Maintaining a web-crawling tool, especially for large sites with lots of content, can be helpful in keeping site quality high. Some of the ways a web crawler can help you are: 

  • Checking for broken pages, links, and images 
  • Running diagnostics on SEO content 
  • Checking that API data is showing on a page 
  • Checking for unused assets 


Broken pages, links, and images 
A broken page, a broken link, and a broken image are the stuff of nightmares for a marketing team. However, a quality web crawler should already be going through every page and every link anyway. You might as well have it keep track of what links weren’t working and where they originated from. Running regular scans to check for broken server requests in a coding pipeline can help ensure that developers aren’t pushing any code to a live site that would interfere with the user experience. 


Running diagnostics on SEO content 
A crawler you’ve built specifically for your site is a great way to run regular internal audits on your SEO without paying for 3rd party evaluations. A crawler that belongs to your team can also be customized to get information that is most relevant to your marketing efforts. A web crawler can scrape all your header content and check it against data from your SEO team to ensure that your content is on point to drive traffic. While a crawler probably shouldn’t be used for checking performance as they are browser agnostic (or at least - most are browser agnostic), they can be used for quickly checking the integrity of your content. 


Checking that API data is showing on a page 
By setting up calls to APIs and cross-checking the responses with content crawled on a page, you can perform a very quick check of API usage on the actual page they should be showing on. Note that because most crawlers do not use a browser or web engine, the content may not be on a page when it is served as a singular HTML resource. It will depend on how your website is built. If you are having trouble crawling because content isn’t loaded, consider using a UI testing library, such as Puppeteer, for crawling. 


Checking for unused assets 
Improving build time for a project means improving developer workflow and getting better return on developer time. Having a crawler gather information on which assets are used on a site and then comparing that with the project directory can be a quick way to know which legacy assets are in use. Deleting unused files can lead to serious improvements for build performance of large websites. 

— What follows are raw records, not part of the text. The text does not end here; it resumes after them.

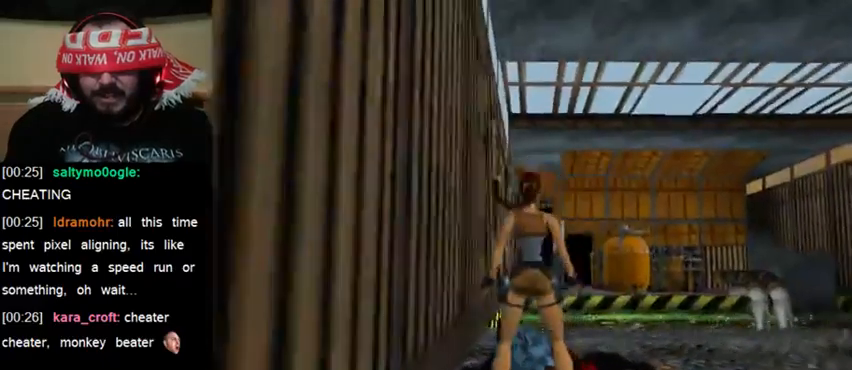
{"keys": ["act"], "events": [[133, "down", "down"], [400, "down", "up"]]}
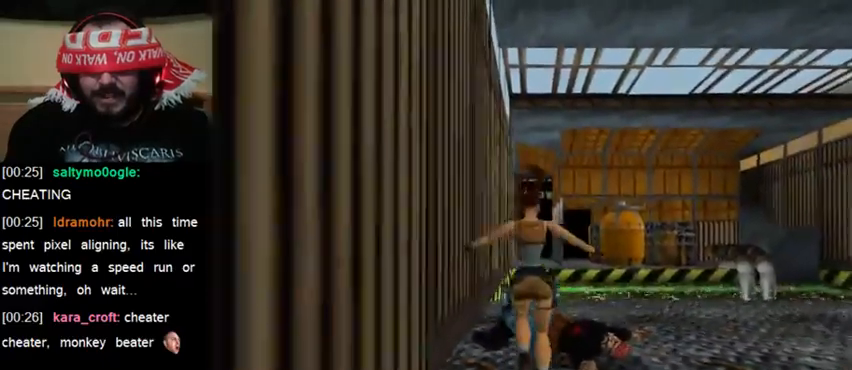
{"keys": ["act"], "events": []}
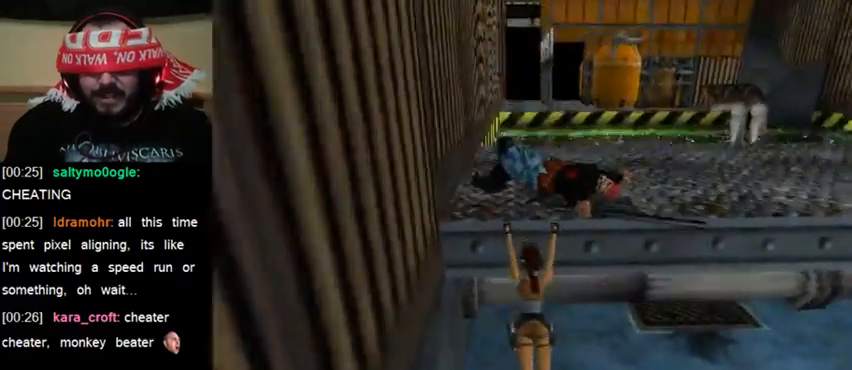
{"keys": ["act", "down"], "events": [[367, "down", "down"]]}
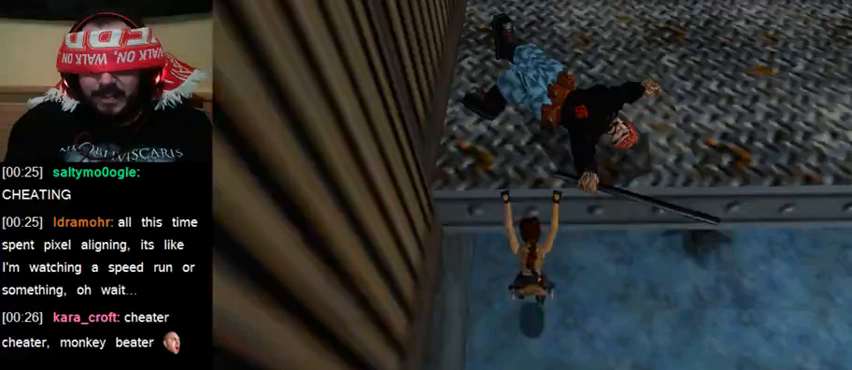
{"keys": ["act"], "events": [[100, "down", "up"]]}
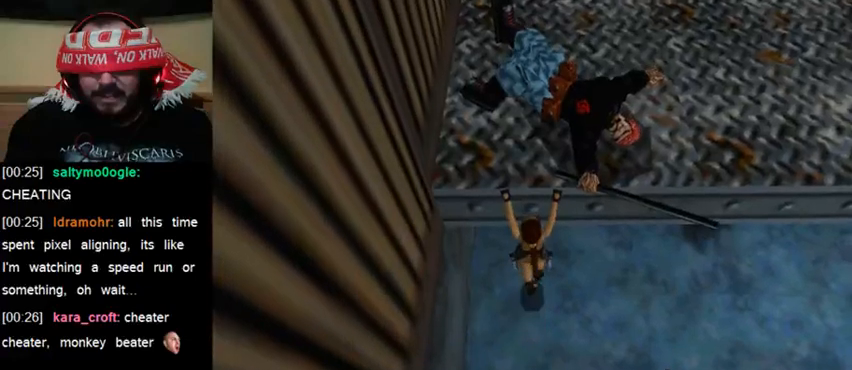
{"keys": ["act", "left"], "events": [[267, "left", "down"]]}
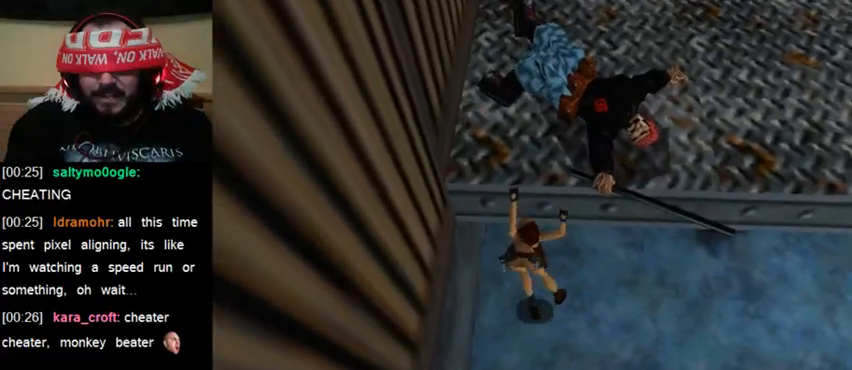
{"keys": ["act", "left"], "events": []}
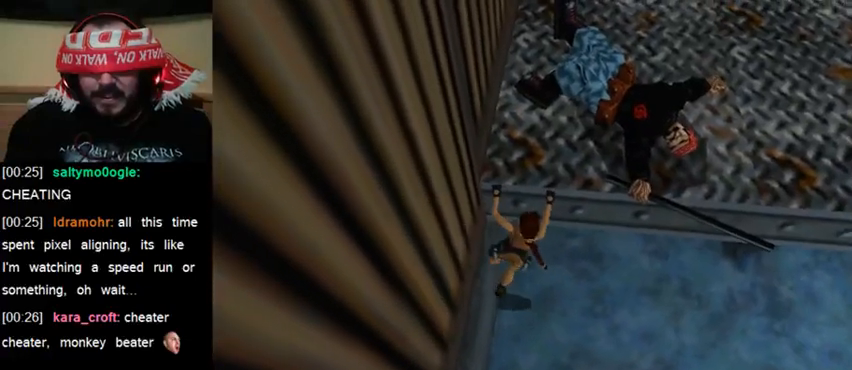
{"keys": ["act", "left"], "events": []}
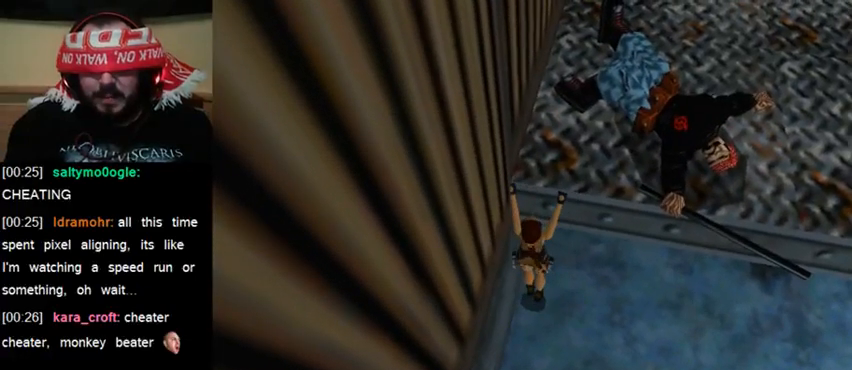
{"keys": ["act", "left"], "events": []}
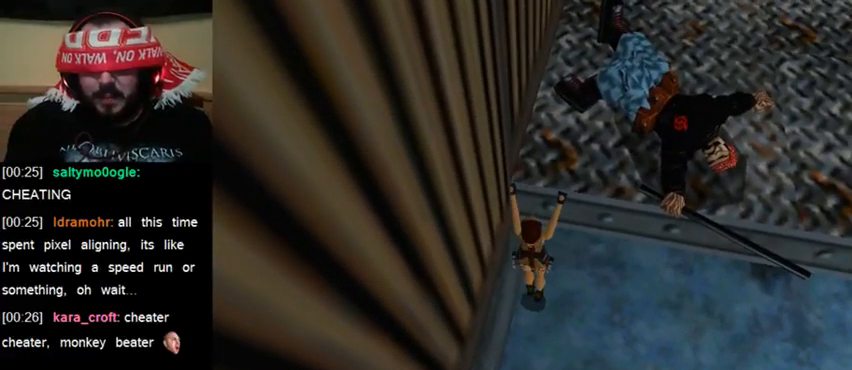
{"keys": ["act", "left"], "events": []}
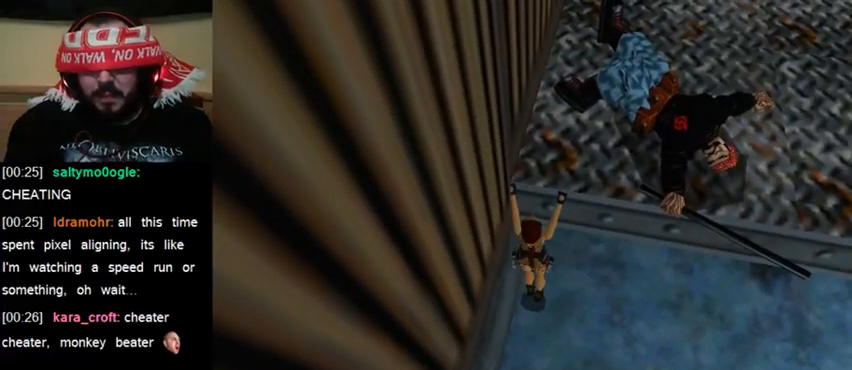
{"keys": ["act", "left"], "events": []}
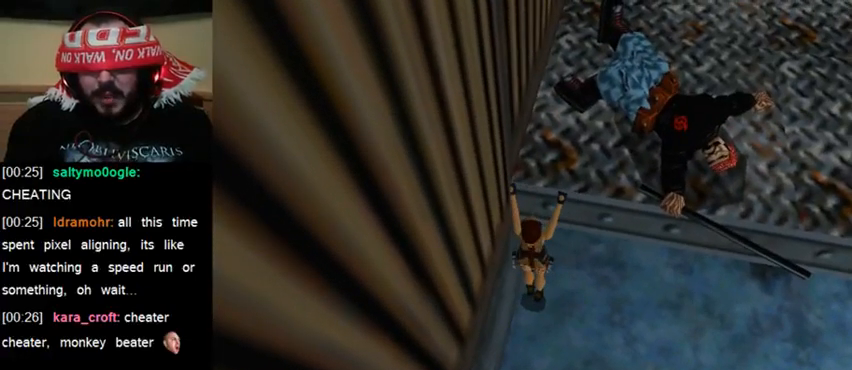
{"keys": ["act", "left"], "events": []}
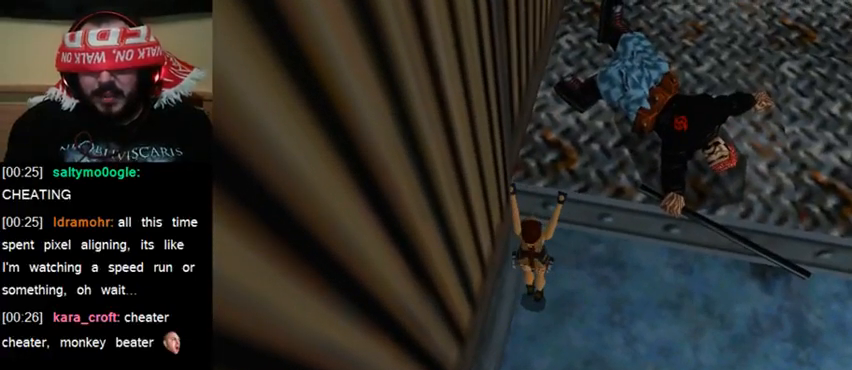
{"keys": ["act", "left"], "events": []}
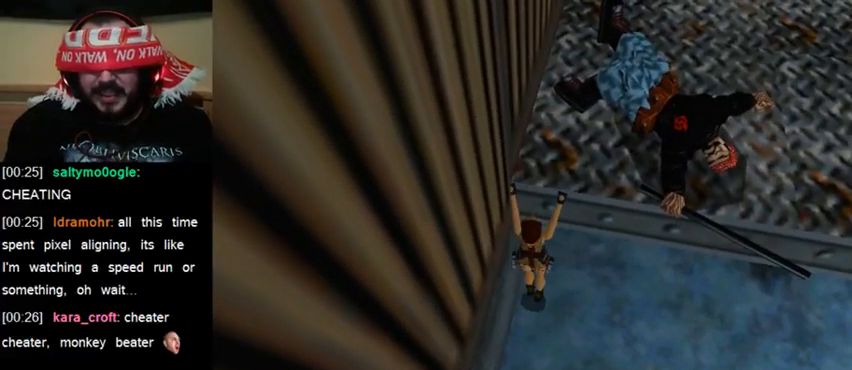
{"keys": ["act", "left"], "events": []}
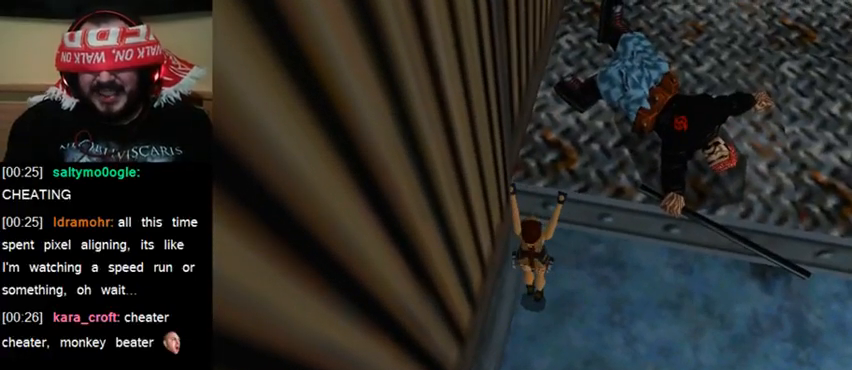
{"keys": ["act", "left"], "events": []}
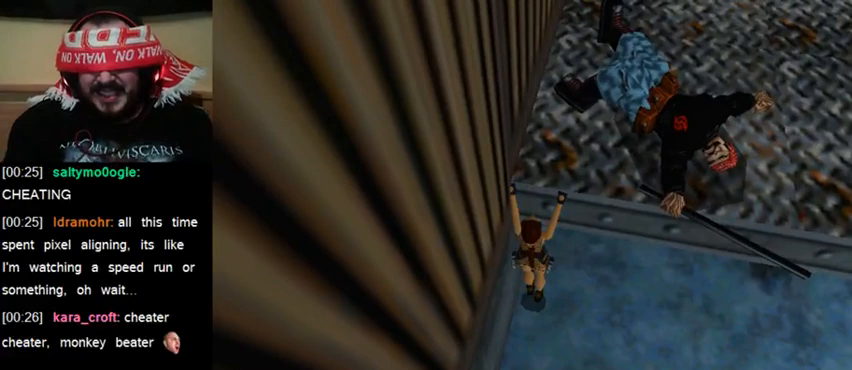
{"keys": ["act", "left"], "events": []}
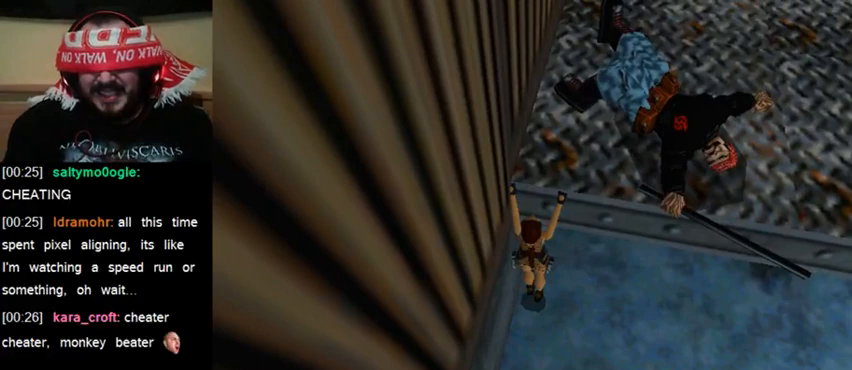
{"keys": ["act"], "events": [[233, "left", "up"]]}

What tools are used for web-crawling? 
There are three tools we really like here at Hoodoo. This is by no means an exhaustive list, but it gives you a good starting point of what to look for: 

  • Scrapy(https://scrapy.org/), a Python library - Scrapy is a well-maintained and robust library that is very accessible for most engineers and organizations. 
  • Colly(http://go-colly.org/), a Go library - Colly is an open-source crawler that excels at speed. If you are working with a large site where performance is an issue, Colly should be your first choice. 
  • End-to-end UI testing libraries such as Puppeteer or Playwright - While they are not made for crawling, end-to-end UI testing libraries can be modified to be web crawlers. While performance might suffer and you might have to cobble it together a little, the advantages are that nothing will be missed, and the crawl will take place in a browser. For instance, if your site uses lazy loaded images, a crawler cannot get that information because it would not be part of the initial response from a server. However, a UI testing library can get those images. 


Here at Hoodoo, we use crawlers as part of our automation toolkit to deliver great developer and customer experiences. Crawlers make managing quality, pages, and content a much simpler process, especially for large websites.